---- Source information
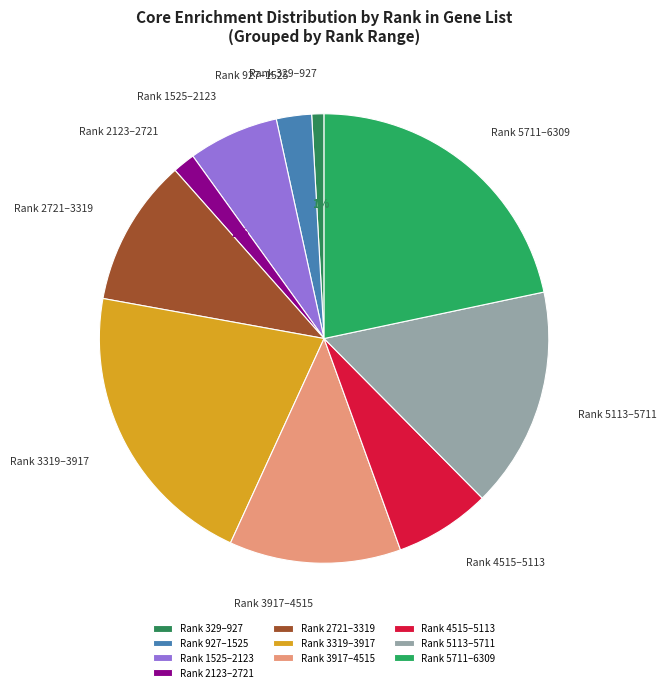

Which category has the smallest portion of the pie?

Rank 329–927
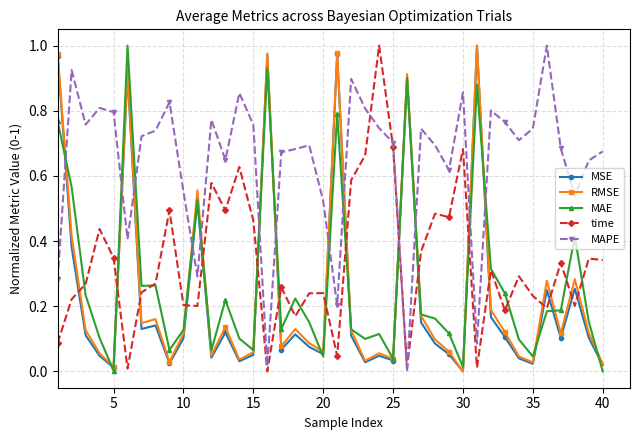

In RMSE, how many points are higher than both neighbors (excluding endpoints)?

12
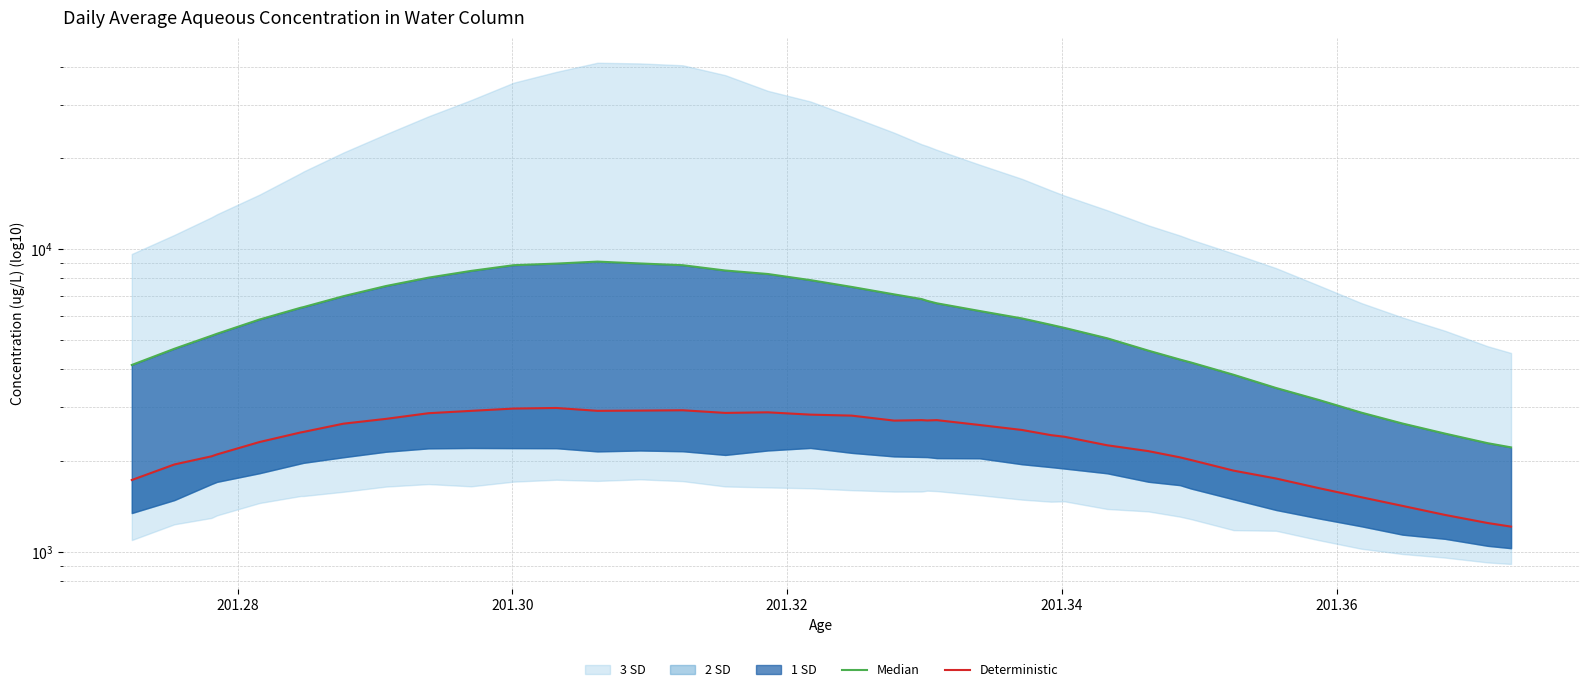

True or false: Median and Deterministic cross at least once.

False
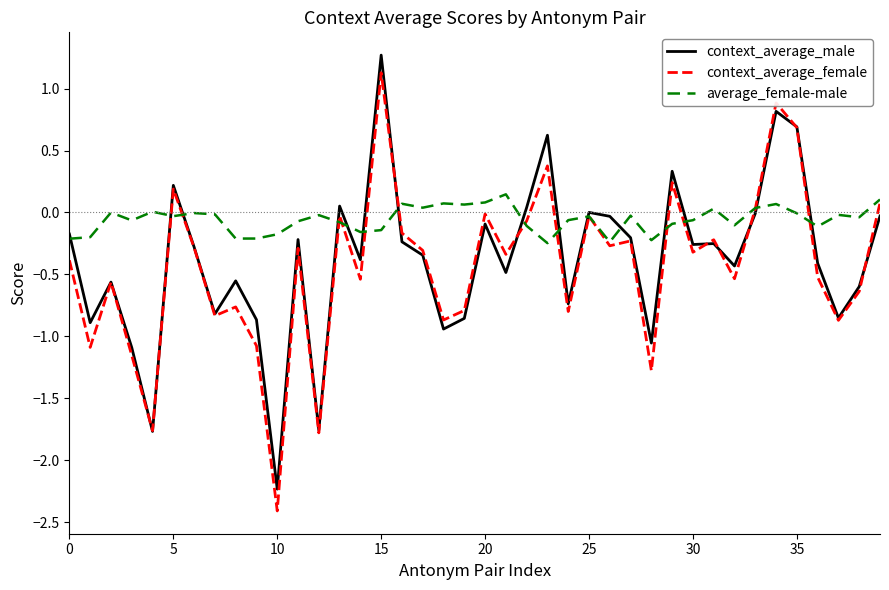

Which series has the widest spread of values?

context_average_female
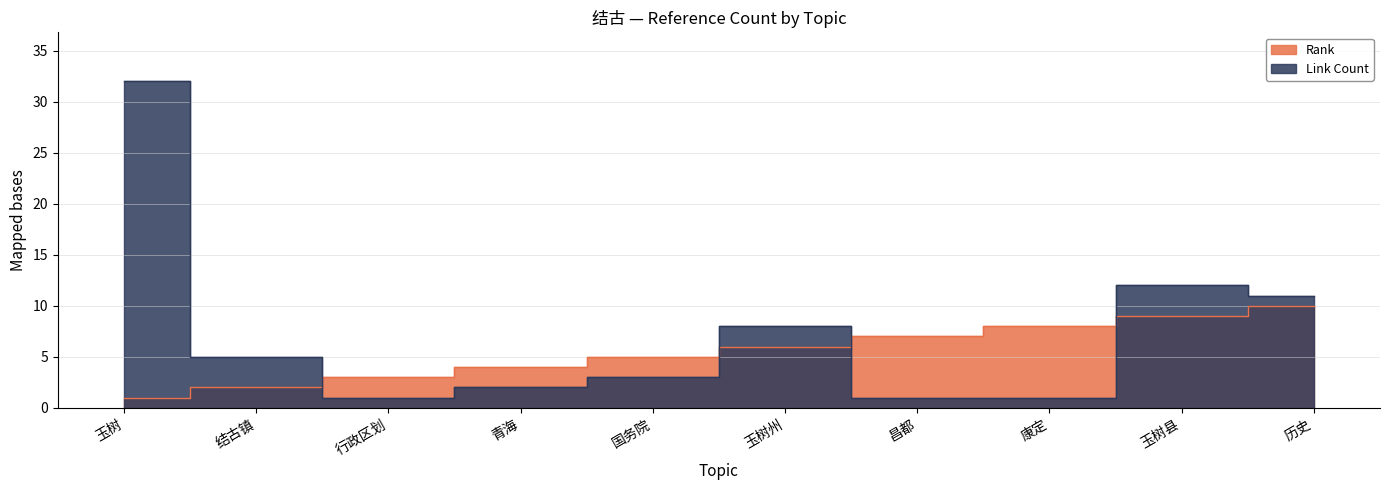

List the series in order of their overall mean, highest first.

Link Count, Rank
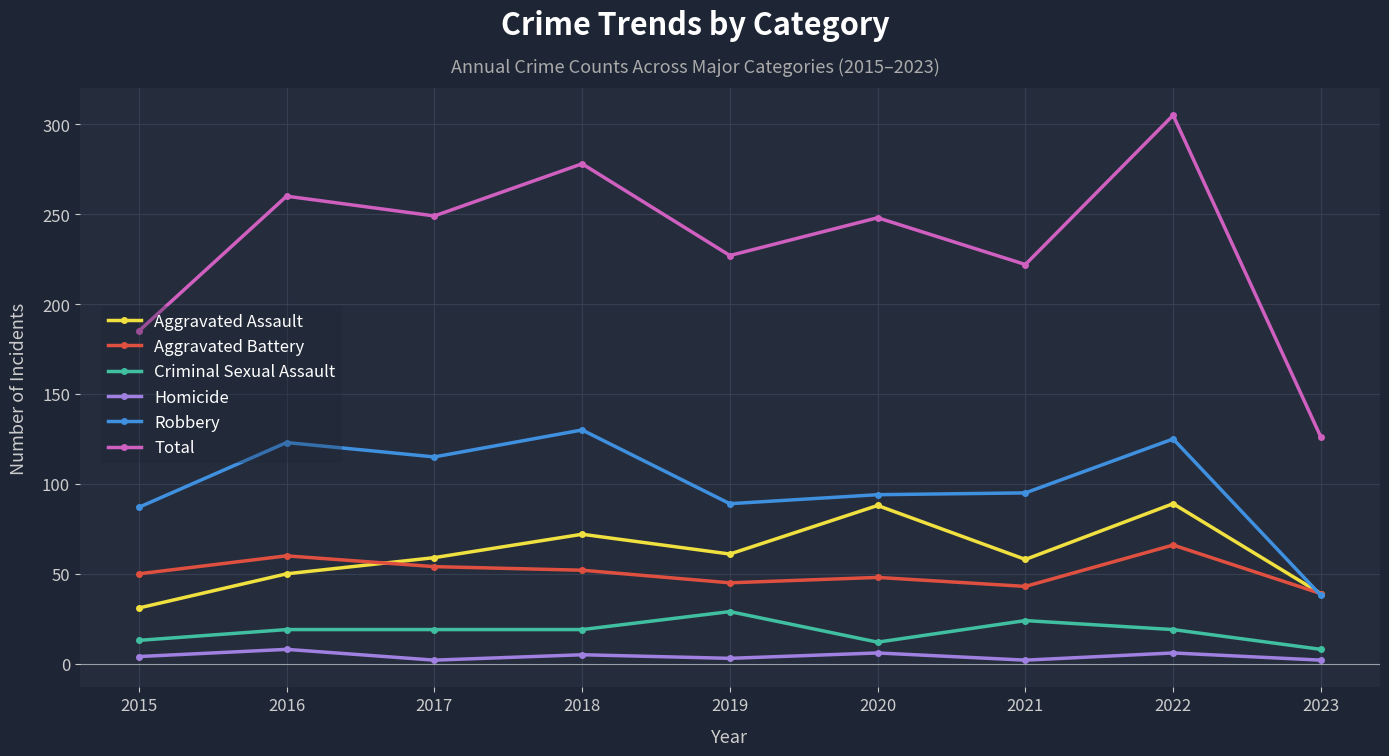

What is the average value of the Robbery series?

100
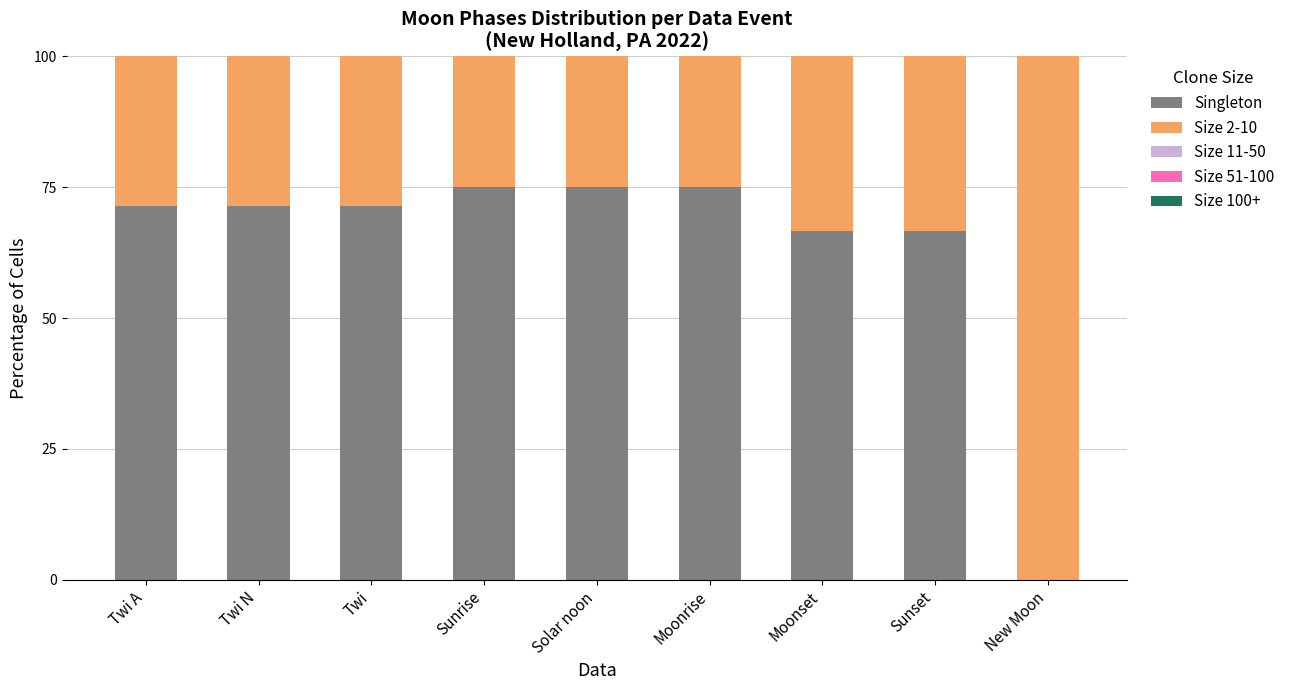

True or false: Singleton has a value of 104.9 at Twi.

False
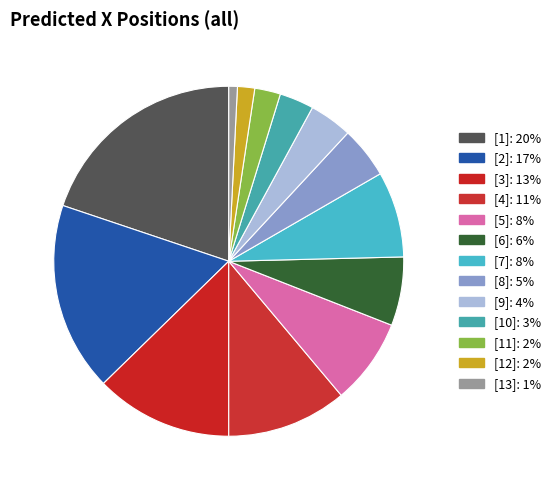

How many segments does this pie chart have?

13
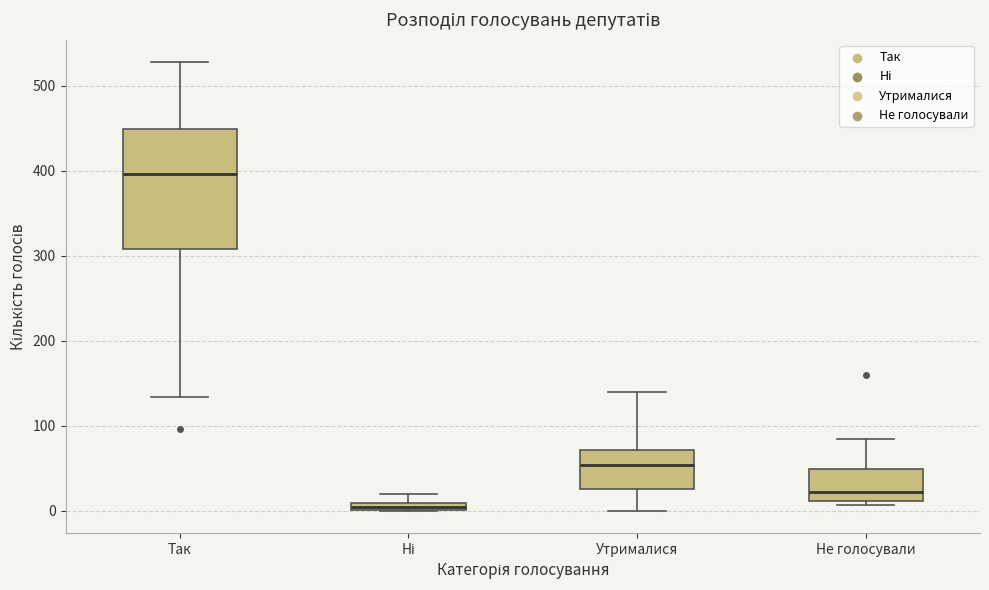

Which box's median line is the lowest?

Ні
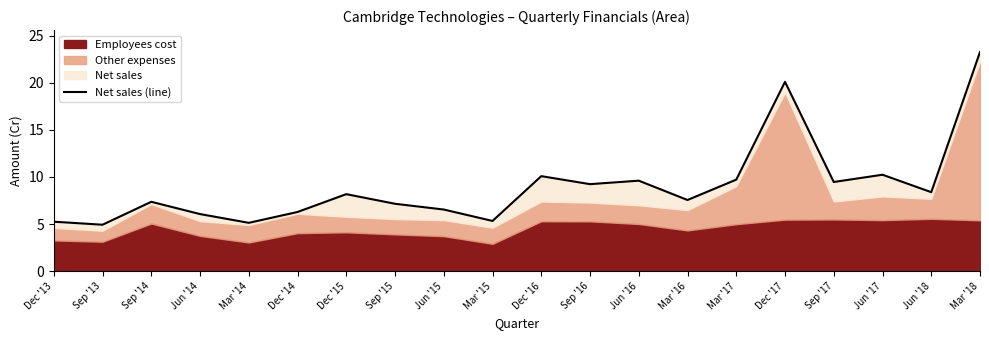

Reading left to right, what are all the values shown in this chart?

Dec '13=5.3	Sep '13=4.9	Sep '14=7.4	Jun '14=6.1	Mar '14=5.1	Dec '14=6.3	Dec '15=8.2	Sep '15=7.2	Jun '15=6.5	Mar '15=5.3	Dec '16=10.1	Sep '16=9.2	Jun '16=9.6	Mar '16=7.6	Mar '17=9.7	Dec '17=20.1	Sep '17=9.5	Jun '17=10.2	Jun '18=8.4	Mar '18=23.2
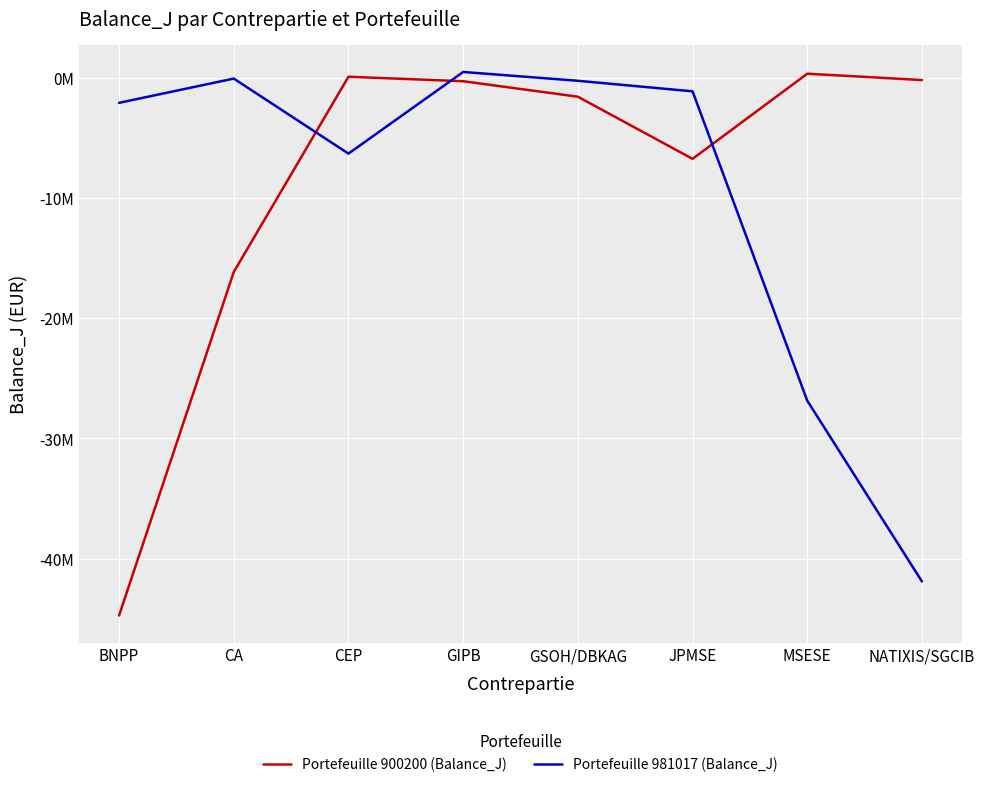

What is the label of the 6th point from the left?

JPMSE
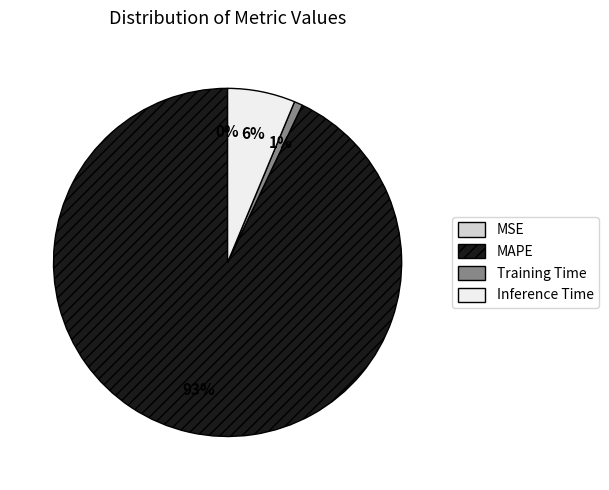

To the nearest percent, what portion does Training Time represent?

1%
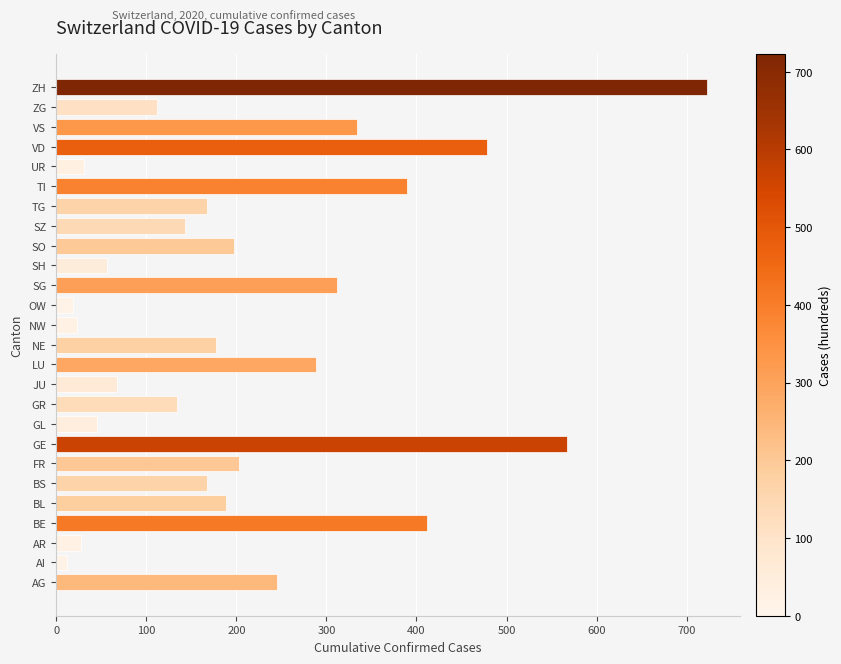

What value does the data have at VS?

334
--------
▶ **Your instructions**:
Copy out all of the lines above word for word, omitting the pictures.

▶ **Answer area**:
Which category has the smallest portion of the pie?

Rank 329–927

In RMSE, how many points are higher than both neighbors (excluding endpoints)?

12

True or false: Median and Deterministic cross at least once.

False

Which series has the widest spread of values?

context_average_female

List the series in order of their overall mean, highest first.

Link Count, Rank

What is the average value of the Robbery series?

100

True or false: Singleton has a value of 104.9 at Twi.

False

How many segments does this pie chart have?

13

Which box's median line is the lowest?

Ні

Reading left to right, what are all the values shown in this chart?

Dec '13=5.3	Sep '13=4.9	Sep '14=7.4	Jun '14=6.1	Mar '14=5.1	Dec '14=6.3	Dec '15=8.2	Sep '15=7.2	Jun '15=6.5	Mar '15=5.3	Dec '16=10.1	Sep '16=9.2	Jun '16=9.6	Mar '16=7.6	Mar '17=9.7	Dec '17=20.1	Sep '17=9.5	Jun '17=10.2	Jun '18=8.4	Mar '18=23.2

What is the label of the 6th point from the left?

JPMSE

To the nearest percent, what portion does Training Time represent?

1%

What value does the data have at VS?

334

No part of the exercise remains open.